Von den importierten Früherdbeeren aus Spanien raten wir dringend ab. "Erdbeeren sind schwere Kost für die Erde, denn die Früchte sind durstig und ihre Anbaugebiete im Süden Spaniens trocken. Neben den Emissionen, die durch den Transport der Erdbeeren aus Spanien freigesetzt werden, ist vor allem der hohe Wasserverbrauch beim Anbau der Früchte problematisch", erklärt Theresa Schiller. Sie ist Süsswasserexpertin beim "World Wide Fund For Nature" (WWF).

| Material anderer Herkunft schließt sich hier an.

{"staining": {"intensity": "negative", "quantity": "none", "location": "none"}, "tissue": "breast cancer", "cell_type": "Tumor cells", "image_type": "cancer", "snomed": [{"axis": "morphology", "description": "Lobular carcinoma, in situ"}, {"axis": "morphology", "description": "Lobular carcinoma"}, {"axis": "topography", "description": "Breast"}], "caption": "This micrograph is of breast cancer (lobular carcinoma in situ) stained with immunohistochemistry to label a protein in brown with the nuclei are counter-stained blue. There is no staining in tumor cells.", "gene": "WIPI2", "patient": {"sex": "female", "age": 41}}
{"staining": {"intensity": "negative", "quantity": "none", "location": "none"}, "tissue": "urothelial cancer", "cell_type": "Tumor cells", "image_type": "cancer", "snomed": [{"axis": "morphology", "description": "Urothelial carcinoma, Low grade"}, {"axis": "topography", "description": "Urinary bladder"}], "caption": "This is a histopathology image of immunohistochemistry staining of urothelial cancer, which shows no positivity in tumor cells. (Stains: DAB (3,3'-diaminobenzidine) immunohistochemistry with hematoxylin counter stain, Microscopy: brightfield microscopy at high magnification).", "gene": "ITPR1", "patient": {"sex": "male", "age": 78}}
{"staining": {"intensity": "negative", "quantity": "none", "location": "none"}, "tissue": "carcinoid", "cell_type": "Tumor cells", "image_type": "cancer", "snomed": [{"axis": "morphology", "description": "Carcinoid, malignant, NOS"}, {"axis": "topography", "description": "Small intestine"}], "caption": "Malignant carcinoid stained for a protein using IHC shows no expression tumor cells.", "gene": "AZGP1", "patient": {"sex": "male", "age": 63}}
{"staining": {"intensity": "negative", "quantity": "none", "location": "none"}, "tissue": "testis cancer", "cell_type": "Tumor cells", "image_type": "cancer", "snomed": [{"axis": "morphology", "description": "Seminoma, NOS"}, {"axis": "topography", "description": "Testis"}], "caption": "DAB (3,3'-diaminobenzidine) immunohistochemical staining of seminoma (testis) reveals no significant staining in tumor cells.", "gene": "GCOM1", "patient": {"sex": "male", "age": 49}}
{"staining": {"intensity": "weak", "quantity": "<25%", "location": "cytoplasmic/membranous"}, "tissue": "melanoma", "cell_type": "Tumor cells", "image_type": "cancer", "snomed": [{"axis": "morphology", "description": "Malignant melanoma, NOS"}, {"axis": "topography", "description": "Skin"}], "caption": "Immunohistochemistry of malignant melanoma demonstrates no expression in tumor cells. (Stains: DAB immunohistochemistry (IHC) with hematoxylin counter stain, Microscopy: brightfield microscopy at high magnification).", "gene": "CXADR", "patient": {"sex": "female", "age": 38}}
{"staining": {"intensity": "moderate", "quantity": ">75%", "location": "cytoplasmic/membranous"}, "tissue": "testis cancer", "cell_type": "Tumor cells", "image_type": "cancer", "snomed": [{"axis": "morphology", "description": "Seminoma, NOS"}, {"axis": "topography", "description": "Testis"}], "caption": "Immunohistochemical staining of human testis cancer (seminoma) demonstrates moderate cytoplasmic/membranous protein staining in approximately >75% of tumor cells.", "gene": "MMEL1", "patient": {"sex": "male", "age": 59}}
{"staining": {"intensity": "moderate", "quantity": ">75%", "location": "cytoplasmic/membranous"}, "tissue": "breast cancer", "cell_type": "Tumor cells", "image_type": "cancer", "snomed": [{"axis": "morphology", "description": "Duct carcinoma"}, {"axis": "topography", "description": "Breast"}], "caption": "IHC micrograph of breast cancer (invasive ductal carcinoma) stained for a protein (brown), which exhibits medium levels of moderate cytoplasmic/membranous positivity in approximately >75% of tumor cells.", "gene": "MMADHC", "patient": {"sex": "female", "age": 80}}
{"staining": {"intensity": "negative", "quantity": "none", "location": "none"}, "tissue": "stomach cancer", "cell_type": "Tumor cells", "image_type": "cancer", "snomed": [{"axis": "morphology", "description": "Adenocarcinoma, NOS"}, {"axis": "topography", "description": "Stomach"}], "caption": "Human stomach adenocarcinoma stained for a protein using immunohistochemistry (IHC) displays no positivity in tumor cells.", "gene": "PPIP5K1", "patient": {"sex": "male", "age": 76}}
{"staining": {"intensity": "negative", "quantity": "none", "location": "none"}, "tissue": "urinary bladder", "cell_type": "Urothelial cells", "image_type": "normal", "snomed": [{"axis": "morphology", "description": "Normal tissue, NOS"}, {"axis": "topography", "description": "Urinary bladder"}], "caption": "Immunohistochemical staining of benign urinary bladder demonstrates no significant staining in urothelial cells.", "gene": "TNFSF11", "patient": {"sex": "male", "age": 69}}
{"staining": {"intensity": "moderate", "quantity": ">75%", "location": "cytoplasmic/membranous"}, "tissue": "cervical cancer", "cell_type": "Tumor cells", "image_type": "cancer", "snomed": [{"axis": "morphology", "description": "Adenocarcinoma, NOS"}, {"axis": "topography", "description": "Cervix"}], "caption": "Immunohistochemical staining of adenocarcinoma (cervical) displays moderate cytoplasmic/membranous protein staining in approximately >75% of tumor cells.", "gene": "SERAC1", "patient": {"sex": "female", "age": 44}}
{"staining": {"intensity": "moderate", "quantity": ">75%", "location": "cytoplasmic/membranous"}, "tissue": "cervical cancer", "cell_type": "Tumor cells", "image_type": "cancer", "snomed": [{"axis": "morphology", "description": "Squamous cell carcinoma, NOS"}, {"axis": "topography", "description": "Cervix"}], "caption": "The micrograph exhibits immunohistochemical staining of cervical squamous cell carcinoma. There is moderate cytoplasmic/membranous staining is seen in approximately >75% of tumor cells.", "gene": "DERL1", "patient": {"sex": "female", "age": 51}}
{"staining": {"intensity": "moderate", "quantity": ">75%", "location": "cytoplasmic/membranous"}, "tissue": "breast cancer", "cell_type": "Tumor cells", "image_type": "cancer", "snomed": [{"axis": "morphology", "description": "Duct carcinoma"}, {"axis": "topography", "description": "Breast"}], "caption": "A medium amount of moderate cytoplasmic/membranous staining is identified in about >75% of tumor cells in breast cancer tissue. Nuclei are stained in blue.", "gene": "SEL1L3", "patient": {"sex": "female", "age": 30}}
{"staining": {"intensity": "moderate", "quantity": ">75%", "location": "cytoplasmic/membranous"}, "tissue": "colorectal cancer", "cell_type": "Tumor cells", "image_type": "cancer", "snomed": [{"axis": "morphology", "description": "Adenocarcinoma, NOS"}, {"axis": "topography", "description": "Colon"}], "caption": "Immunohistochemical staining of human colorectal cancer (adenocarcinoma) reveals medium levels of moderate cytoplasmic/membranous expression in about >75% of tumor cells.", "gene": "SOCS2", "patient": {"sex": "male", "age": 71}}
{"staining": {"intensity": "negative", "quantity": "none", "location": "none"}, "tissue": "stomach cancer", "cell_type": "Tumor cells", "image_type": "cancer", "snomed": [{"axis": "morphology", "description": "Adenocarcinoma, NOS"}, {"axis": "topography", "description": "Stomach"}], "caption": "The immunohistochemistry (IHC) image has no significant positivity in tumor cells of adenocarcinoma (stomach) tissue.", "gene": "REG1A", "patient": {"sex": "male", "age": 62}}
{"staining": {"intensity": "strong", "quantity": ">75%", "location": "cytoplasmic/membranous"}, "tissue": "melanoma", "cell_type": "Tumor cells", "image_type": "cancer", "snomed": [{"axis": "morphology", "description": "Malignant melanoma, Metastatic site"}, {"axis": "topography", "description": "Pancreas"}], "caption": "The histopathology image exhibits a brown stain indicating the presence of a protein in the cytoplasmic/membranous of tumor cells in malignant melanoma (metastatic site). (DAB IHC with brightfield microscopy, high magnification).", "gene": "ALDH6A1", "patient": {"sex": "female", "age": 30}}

#1: 300 Liter Wasser für ein Kilo Erdbeeren

Die meisten Erdbeeren, die momentan in den deutschen Supermarktregalen liegen, kommen aus der wasserarmen Provinz Huelva in Spanien. Dort werden die Früchte in riesigen Monokulturen angebaut – ein Plastikplanen-Tunnel reiht sich dabei unter enormem Wasserverbrauch und intensivem Düngereinsatz an den anderen. "Für die Herstellung eines Kilos Erdbeeren, benötigt man im Durchschnitt etwa 300 Liter Wasser – also zwei volle Badewannen", erklärt der WWF.

Die Erdbeerplantagen liegen rund um den Nationalpark Coto de Doñana, der Weltnaturerbe, Biosphärenreservat und eines der wichtigsten Feuchtgebiete Spaniens ist. Die Erdbeeren werden dort zu einem hohen Preis angebaut: Auf illegalen Anbauflächen wachsen Erdbeeren, aber auch Tomaten, Zucchini und Paprika. Das Wasser für die durstigen Früchte stammt häufig aus illegalen Bohrungen, über 1.000 illegale Brunnen soll es allein in Huelva geben.

Das hat fatale Folgen für die Umwelt: Der Anbau gräbt der Doñana das Grundwasser ab. Offiziell gilt die Grundwasserschicht als übernutzt. "Der Grundwasserspiegel sank von fünf bis sieben Metern in den 80er-Jahren auf heute 30 bis 40 Meter. Das führt zu Dürren und Wasserknappheit bei der Bevölkerung", erklärt der NABU. Tiere verlieren ihren Lebensraum, weil sie zu wenig Wasser zur Verfügung haben, die Wasserknappheit bringt das ganze Ökosystem in Gefahr.

Ein aktueller Bericht des WWF Spaniens zeigt auf, dass auf mehr als 1.300 Hektar ca. 35.000 Tonnen Beeren illegal angebaut und bewässert werden. Diese Betriebe sollten längst geschlossen werden. So sieht es das mittlerweile 10 Jahre alte Gesetz (der "Erdbeerplan") vor.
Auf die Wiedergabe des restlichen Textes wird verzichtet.